In recent weeks, we’ve discussed how a balance of grace and truth are ideal for a healthy marriage and a healthy home. But what does that balance look like when it comes to parenting?
For years, I’ve been teaching a helpful formula for successful parenting. Obviously, a job as complex as parenting can’t be reduced to a mathematical equation. But it does provide a beneficial framework to thinking about a parent’s relationship with his or her children.
The formula for successful parenting is this:
RULES + RELATIONSHIP = RIGHTEOUSNESS
“Rules” fit into the Truth category. They are necessary to keep us in line. “Relationship” fits into the category of Grace. It is the nurturing love and forgiveness that are a vital part of the home environment.

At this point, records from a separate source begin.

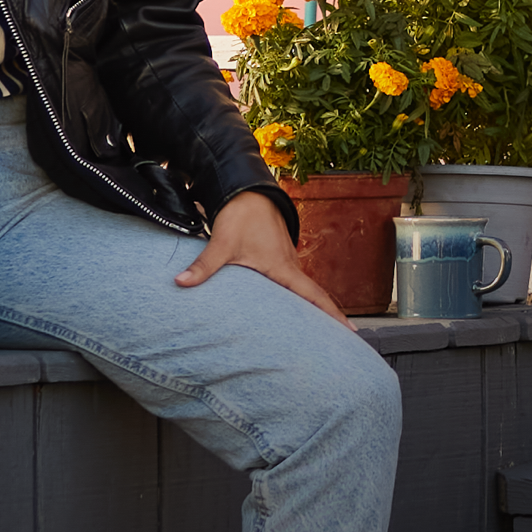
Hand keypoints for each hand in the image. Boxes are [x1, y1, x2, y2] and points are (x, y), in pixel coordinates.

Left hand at [179, 190, 345, 320]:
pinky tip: (293, 308)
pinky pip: (294, 282)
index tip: (351, 331)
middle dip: (330, 319)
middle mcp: (291, 266)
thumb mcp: (222, 243)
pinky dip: (299, 297)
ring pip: (304, 290)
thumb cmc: (240, 216)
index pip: (315, 296)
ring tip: (320, 333)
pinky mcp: (278, 257)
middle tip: (342, 341)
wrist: (247, 190)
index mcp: (284, 268)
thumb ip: (204, 266)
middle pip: (315, 297)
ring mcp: (287, 261)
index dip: (334, 315)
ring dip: (314, 308)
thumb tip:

If you raise your children with an equal emphasis on your relationship with them and on the rules you expect them to obey, you will be able to produce the results you desire—a wholesome, healthy-minded young person.
This is how God operates with us. The relationship God has with us is precious to Him. Also, the motivation and power we have to follow His commands is His constant, personal presence in our lives.
But when you separate rules from relationship, the formula changes:
RULES – RELATIONSHIP = REBELLION
This is a parenting relationship that is all truth but no grace. Many parents demand obedience from their children, but provide no supportive relationship. This is tragic, because children have a natural desire to spend time with their parents. They want to play. They want to have fun!
When requirements are put on a child—rules and discipline—without any parental relationship, the result may be one of two things: a hollow, forced obedience or flat-out rebellion. Neither is healthy.
There is one other possible equation to our parenting formula:
RELATIONSHIP – RULES = DESTRUCTION
Some parents are great at the “relationship” aspect of family life, but they neglect to provide any rules. Children need companionship and love, but they also need the protection of boundaries—a fence around the playground, if you will.
I had a friend in the sixth grade whose mother let him and his younger brother smoke and drink around her. They were also exposed to a constant party atmosphere in their home, as she and her live-in boyfriends practiced sin openly.
By the time my friend was in high school, he was unhappy. Worse, he had the physical appearance of an unhealthy man in his late twenties. Sin can damage your life on the inside and the outside.
What is the balance of rules (truth) and relationship (grace) in your home? When it comes to successful parenting, you shouldn’t have one without the other. To bring up righteous kids, you must combine rules and relationship.